Francesco Rocca, presidente nazionale Croce Rossa

Di Banti in peggio, direbbe qualcuno che di prosa se ne intende. Quello che invece dicono i volontari in tuta rossa sparsi per tutto il paese, probabilmente non interessa a nessuno. E se stiamo conducendo questa inchiesta, stimolata dai gruppetti che stanno spuntando a macchia di leopardo in tutta Italia, lo facciamo per una questione, speriamo nobile, di trasparenza.

Che i volontari di Cri abbiano pessimi dirigenti, ci scusino, è un problema loro, che li hanno votati. Che i dipendenti siano (mal)trattati è sempre un problema loro, visto che reclamano per le giuste strade solo in pochi. Dove riteniamo di poter incidere, è sul concetto di trasparenza, oggi regolato da una Legge dello Stato e specificamente espresso nel regolamento interno della Cri, più volte declamato da via Toscana, ma immediatamente accantonato dal Comitato nazionale e via via da tutte le sedi del franchising più umanitario d’Italia.

Certo, avete letto bene, franchising, proprio perché il marchio è lo stesso ma “ogni agenzia è autonoma”, salvo riconoscere royalties alla casa madre e dover fatturare per forza a manetta, pena fallire in proprio, dover acquistare tutti le stesse divise, gli stessi mezzi, avere le stesse procedure, ma con rischio d’impresa a carico di ogni singola unità.

Parlavamo comunque di trasparenza, per segnalare come, ormai, la nebbia che avvolge la Croce Rosa Italiana, pare densa e puzzolente come quella che riveste la palude di Shrek. Accantoniamo per un momento la questione dei due mega contratti, di Ronzi e Contini, più quello del terzo che andrà a completare a breve il segretariato. Noi sappiamo di cosa stiamo parlando, i volontari non sanno per cosa stanno lavorando, i diretti interessati fanno finta di nulla.

Nonostante un regolamento interno prescriva l’obbligatorietà della pubblicazione degli atti dei Comitati Cri, a qualsiasi livello, presso i Comitati stessi e sui siti internet, ove attivati, ci siamo messi a caccia di determinazioni, delibere e di qualsiasi atto che dimostrasse come la Cri sia viva e adempia a quanto regolarmente convenuto. Dopo qualche giorno di ricerche ci siamo arresi. Le delibere non ci sono. E dire che i Consigli direttivi si riuniscono spesso, le assemblee si fanno regolarmente e i Presidenti emettono provvedimenti come fossero fatti col ciclostile.

Ma allora a che serve parlare di trasparenza, nominare Comitati di garanti e continuare a fare finta di nulla?

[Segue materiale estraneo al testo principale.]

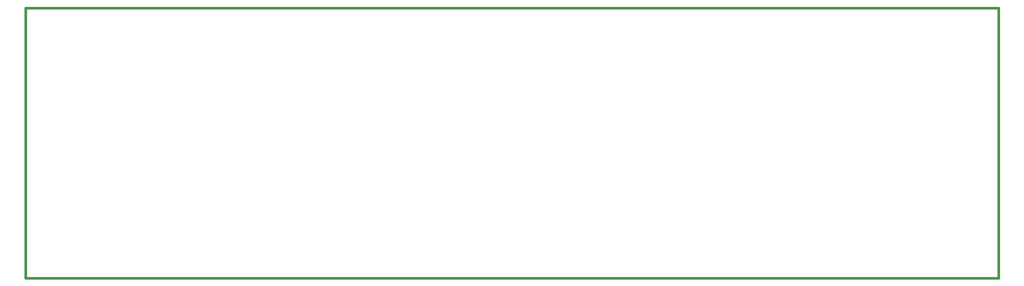
<source format=gbr>
G04 (created by PCBNEW-RS274X (2012-01-19 BZR 3256)-stable) date jeu. 10 mai 2012 20:56:23 CEST*
G01*
G70*
G90*
%MOIN*%
G04 Gerber Fmt 3.4, Leading zero omitted, Abs format*
%FSLAX34Y34*%
G04 APERTURE LIST*
%ADD10C,0.006000*%
%ADD11C,0.015000*%
G04 APERTURE END LIST*
G54D10*
G54D11*
X12980Y-08873D02*
X12980Y-08773D01*
X74005Y-08898D02*
X74005Y-08773D01*
X12980Y-08844D02*
X12980Y-25773D01*
X12980Y-25773D02*
X74003Y-25773D01*
X74004Y-08769D02*
X12980Y-08769D01*
X74004Y-25773D02*
X74004Y-08844D01*
M02*

</source>
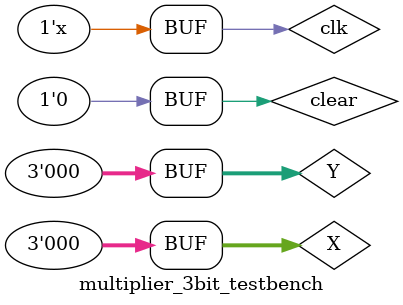
<source format=v>
`timescale 1ns / 1ps

module multiplier_3bit_testbench();
    reg clk,clear;
    reg [2:0] X,Y;
    wire [5:0] Out;

    multiplier_3bit dut(clk,clear,X,Y,Out);
    always #5 clk = !clk;
    
    initial begin
        clk = 1;
        clear = 0;
        X = 0;
        Y = 0;
        #20
        clear = 1;
        X = 3'b100;
        Y = 3'b011;
        #20
        clear = 1;
        #20
        clear = 0;
        X = 3'b101;
        Y = 3'b111;
        #20
        clear = 0;
        #20
        clear = 1;
        X = 3'b111;
        Y = 3'b111;
        clear = 1;
        #20
        clear = 0;
        X = 3'b000;
        Y = 3'b000;
    end
    
endmodule

</source>
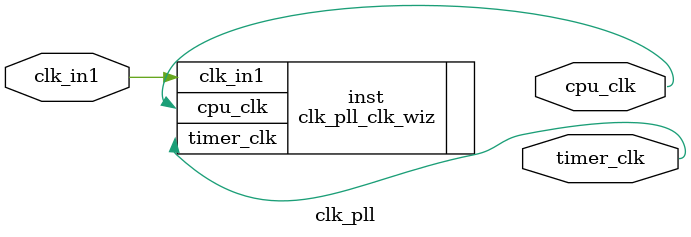
<source format=v>


`timescale 1ps/1ps

(* CORE_GENERATION_INFO = "clk_pll,clk_wiz_v6_0_4_0_0,{component_name=clk_pll,use_phase_alignment=true,use_min_o_jitter=false,use_max_i_jitter=false,use_dyn_phase_shift=false,use_inclk_switchover=false,use_dyn_reconfig=false,enable_axi=0,feedback_source=FDBK_AUTO,PRIMITIVE=PLL,num_out_clk=2,clkin1_period=10.000,clkin2_period=10.000,use_power_down=false,use_reset=false,use_locked=false,use_inclk_stopped=false,feedback_type=SINGLE,CLOCK_MGR_TYPE=NA,manual_override=false}" *)

module clk_pll 
 (
  // Clock out ports
  output        cpu_clk,
  output        timer_clk,
 // Clock in ports
  input         clk_in1
 );

  clk_pll_clk_wiz inst
  (
  // Clock out ports  
  .cpu_clk(cpu_clk),
  .timer_clk(timer_clk),
 // Clock in ports
  .clk_in1(clk_in1)
  );

endmodule

</source>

Eppure contributi pubblici la Cri, anche quella privata, ne incassa molti, bastassero quelli delle varie collette per sovvenire ai disastri, ed il conto si potrebbe allungare a dismisura. Perché l’associazione di volontariato si nasconde ai volontari stessi? Sul sistema informatico Gaia, le deliberazioni del Comitato Direttivo Nazionale sono ferme alla numero sette, alla data di oggi. Il resto è il nulla, ma nessuno tranne noi si lamenta di questo andazzo e con noi ci sono tanti volontari.

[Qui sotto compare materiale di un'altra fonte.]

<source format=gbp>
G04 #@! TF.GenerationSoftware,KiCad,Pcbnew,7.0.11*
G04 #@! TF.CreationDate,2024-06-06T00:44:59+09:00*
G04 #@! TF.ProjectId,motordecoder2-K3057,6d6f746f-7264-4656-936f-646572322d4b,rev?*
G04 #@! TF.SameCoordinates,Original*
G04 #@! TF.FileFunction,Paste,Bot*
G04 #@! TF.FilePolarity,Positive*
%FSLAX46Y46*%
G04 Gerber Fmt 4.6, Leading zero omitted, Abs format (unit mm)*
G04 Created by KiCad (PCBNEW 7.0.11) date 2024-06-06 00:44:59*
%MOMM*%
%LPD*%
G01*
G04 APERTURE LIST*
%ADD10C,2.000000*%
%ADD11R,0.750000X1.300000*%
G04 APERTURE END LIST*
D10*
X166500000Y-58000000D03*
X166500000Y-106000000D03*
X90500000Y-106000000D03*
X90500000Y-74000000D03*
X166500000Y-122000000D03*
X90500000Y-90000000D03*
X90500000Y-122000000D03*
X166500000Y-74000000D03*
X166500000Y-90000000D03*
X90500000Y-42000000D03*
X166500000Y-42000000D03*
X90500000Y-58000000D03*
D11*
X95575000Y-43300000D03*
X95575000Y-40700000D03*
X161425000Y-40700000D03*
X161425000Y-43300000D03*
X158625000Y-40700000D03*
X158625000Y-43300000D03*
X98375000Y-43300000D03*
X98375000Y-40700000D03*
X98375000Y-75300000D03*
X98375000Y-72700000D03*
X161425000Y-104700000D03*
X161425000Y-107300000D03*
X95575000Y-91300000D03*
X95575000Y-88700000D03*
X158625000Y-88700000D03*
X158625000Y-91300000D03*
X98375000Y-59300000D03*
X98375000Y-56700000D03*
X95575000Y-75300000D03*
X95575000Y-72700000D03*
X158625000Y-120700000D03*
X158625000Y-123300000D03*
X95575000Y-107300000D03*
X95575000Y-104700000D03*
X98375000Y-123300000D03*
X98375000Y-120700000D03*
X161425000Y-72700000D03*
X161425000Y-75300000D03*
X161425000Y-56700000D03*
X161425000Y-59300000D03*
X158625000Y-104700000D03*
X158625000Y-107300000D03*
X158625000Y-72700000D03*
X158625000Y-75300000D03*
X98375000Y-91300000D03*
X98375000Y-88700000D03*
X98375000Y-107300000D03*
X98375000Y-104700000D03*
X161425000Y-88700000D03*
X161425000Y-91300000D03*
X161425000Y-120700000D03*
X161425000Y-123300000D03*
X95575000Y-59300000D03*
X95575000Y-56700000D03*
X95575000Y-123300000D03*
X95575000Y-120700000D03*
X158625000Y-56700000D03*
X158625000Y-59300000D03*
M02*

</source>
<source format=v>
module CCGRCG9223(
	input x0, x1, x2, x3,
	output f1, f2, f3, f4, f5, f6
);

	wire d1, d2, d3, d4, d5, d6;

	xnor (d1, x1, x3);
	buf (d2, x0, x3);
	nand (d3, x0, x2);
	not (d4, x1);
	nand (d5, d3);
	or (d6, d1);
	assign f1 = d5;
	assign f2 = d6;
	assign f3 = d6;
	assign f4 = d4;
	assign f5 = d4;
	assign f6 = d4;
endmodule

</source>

Si fanno riunioni su riunioni per blindare gli archivi e cambiare le serrature agli uffici, senza capire che essere trasparenti è una regola che ha vantaggi per tutti. I Comitati dovrebbero cominciare a comunicare il nominativo di tutte le persone che retribuiscono, non c’è privacy che tenga, i soci hanno sempre diritto di sapere. Un esempio su tutti. Francesco Rocca, il simpatico Presidente–liquidatore di Cri, non ha pubblicato i suoi dati patrimoniali e le dichiarazioni di insussistenza di incompatibilità, previste dalla Legge, sui siti di Cri, dove la fa da padrone.

Questi dati si trovano invece sul sito di Aci, associazione privata con contributo pubblico esattamente come Cri, dove evidentemente al rispetto di certe cose tengono un pochino di più, e dove il nostro caratterista preferito siede, in rappresentanza della medesima Cri, nell’assemblea generale, naturalmente a titolo gratuito. L’Aci non ha volontari ma adotta criteri di trasparenza elevatissimi; voi continuate a chiamare questa cosa “privatizzazione”.